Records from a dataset

+--

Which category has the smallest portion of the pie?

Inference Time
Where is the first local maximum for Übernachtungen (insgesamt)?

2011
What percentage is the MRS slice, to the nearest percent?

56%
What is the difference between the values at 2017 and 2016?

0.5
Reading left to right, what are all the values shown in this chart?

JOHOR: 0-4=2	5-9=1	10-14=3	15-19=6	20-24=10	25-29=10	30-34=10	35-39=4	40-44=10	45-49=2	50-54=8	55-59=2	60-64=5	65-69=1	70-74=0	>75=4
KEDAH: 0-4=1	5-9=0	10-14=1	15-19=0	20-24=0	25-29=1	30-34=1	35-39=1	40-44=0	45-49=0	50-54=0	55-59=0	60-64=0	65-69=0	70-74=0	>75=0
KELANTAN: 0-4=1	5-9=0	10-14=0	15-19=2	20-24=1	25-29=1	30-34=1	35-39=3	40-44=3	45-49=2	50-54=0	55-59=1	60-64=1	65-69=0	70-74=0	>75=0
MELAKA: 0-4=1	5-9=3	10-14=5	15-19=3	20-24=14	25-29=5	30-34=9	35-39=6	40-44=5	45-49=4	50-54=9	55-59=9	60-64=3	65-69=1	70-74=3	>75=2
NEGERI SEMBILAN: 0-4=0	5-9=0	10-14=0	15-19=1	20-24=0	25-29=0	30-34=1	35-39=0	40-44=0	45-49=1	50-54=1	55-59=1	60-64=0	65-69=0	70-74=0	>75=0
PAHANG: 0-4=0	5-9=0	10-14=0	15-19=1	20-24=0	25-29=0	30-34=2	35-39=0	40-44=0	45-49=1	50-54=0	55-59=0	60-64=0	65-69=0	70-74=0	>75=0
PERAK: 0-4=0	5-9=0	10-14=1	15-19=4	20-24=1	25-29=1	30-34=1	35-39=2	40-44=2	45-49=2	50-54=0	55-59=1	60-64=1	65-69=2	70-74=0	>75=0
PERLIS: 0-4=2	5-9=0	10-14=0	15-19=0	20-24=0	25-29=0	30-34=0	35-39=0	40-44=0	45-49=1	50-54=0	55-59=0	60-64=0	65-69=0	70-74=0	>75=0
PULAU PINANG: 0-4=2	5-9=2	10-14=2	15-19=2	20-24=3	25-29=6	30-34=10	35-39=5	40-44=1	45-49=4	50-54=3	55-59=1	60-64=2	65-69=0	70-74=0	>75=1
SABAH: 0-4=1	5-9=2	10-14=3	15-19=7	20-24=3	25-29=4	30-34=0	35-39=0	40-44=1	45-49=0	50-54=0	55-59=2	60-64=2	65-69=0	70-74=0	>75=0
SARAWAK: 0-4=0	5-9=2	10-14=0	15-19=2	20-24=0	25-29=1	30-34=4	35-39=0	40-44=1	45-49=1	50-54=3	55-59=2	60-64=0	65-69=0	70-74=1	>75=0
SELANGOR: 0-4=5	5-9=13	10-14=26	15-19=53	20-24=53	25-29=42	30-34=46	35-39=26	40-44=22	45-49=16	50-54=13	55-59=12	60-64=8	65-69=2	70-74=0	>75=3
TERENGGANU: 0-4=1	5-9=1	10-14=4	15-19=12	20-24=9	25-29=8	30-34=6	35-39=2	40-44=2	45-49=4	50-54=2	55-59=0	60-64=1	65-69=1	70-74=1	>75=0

+--

» Task details: Present every one of the entries above as a Markdown table with two columns, "No." and "Line", and put each non-blank line in its own numbered row.

» Expected output:
| No. | Line |
|---|---|
| 1 | Which category has the smallest portion of the pie? |
| 2 | Inference Time |
| 3 | Where is the first local maximum for Übernachtungen (insgesamt)? |
| 4 | 2011 |
| 5 | What percentage is the MRS slice, to the nearest percent? |
| 6 | 56% |
| 7 | What is the difference between the values at 2017 and 2016? |
| 8 | 0.5 |
| 9 | Reading left to right, what are all the values shown in this chart? |
| 10 | JOHOR: 0-4=2	5-9=1	10-14=3	15-19=6	20-24=10	25-29=10	30-34=10	35-39=4	40-44=10	45-49=2	50-54=8	55-59=2	60-64=5	65-69=1	70-74=0	>75=4 |
| 11 | KEDAH: 0-4=1	5-9=0	10-14=1	15-19=0	20-24=0	25-29=1	30-34=1	35-39=1	40-44=0	45-49=0	50-54=0	55-59=0	60-64=0	65-69=0	70-74=0	>75=0 |
| 12 | KELANTAN: 0-4=1	5-9=0	10-14=0	15-19=2	20-24=1	25-29=1	30-34=1	35-39=3	40-44=3	45-49=2	50-54=0	55-59=1	60-64=1	65-69=0	70-74=0	>75=0 |
| 13 | MELAKA: 0-4=1	5-9=3	10-14=5	15-19=3	20-24=14	25-29=5	30-34=9	35-39=6	40-44=5	45-49=4	50-54=9	55-59=9	60-64=3	65-69=1	70-74=3	>75=2 |
| 14 | NEGERI SEMBILAN: 0-4=0	5-9=0	10-14=0	15-19=1	20-24=0	25-29=0	30-34=1	35-39=0	40-44=0	45-49=1	50-54=1	55-59=1	60-64=0	65-69=0	70-74=0	>75=0 |
| 15 | PAHANG: 0-4=0	5-9=0	10-14=0	15-19=1	20-24=0	25-29=0	30-34=2	35-39=0	40-44=0	45-49=1	50-54=0	55-59=0	60-64=0	65-69=0	70-74=0	>75=0 |
| 16 | PERAK: 0-4=0	5-9=0	10-14=1	15-19=4	20-24=1	25-29=1	30-34=1	35-39=2	40-44=2	45-49=2	50-54=0	55-59=1	60-64=1	65-69=2	70-74=0	>75=0 |
| 17 | PERLIS: 0-4=2	5-9=0	10-14=0	15-19=0	20-24=0	25-29=0	30-34=0	35-39=0	40-44=0	45-49=1	50-54=0	55-59=0	60-64=0	65-69=0	70-74=0	>75=0 |
| 18 | PULAU PINANG: 0-4=2	5-9=2	10-14=2	15-19=2	20-24=3	25-29=6	30-34=10	35-39=5	40-44=1	45-49=4	50-54=3	55-59=1	60-64=2	65-69=0	70-74=0	>75=1 |
| 19 | SABAH: 0-4=1	5-9=2	10-14=3	15-19=7	20-24=3	25-29=4	30-34=0	35-39=0	40-44=1	45-49=0	50-54=0	55-59=2	60-64=2	65-69=0	70-74=0	>75=0 |
| 20 | SARAWAK: 0-4=0	5-9=2	10-14=0	15-19=2	20-24=0	25-29=1	30-34=4	35-39=0	40-44=1	45-49=1	50-54=3	55-59=2	60-64=0	65-69=0	70-74=1	>75=0 |
| 21 | SELANGOR: 0-4=5	5-9=13	10-14=26	15-19=53	20-24=53	25-29=42	30-34=46	35-39=26	40-44=22	45-49=16	50-54=13	55-59=12	60-64=8	65-69=2	70-74=0	>75=3 |
| 22 | TERENGGANU: 0-4=1	5-9=1	10-14=4	15-19=12	20-24=9	25-29=8	30-34=6	35-39=2	40-44=2	45-49=4	50-54=2	55-59=0	60-64=1	65-69=1	70-74=1	>75=0 |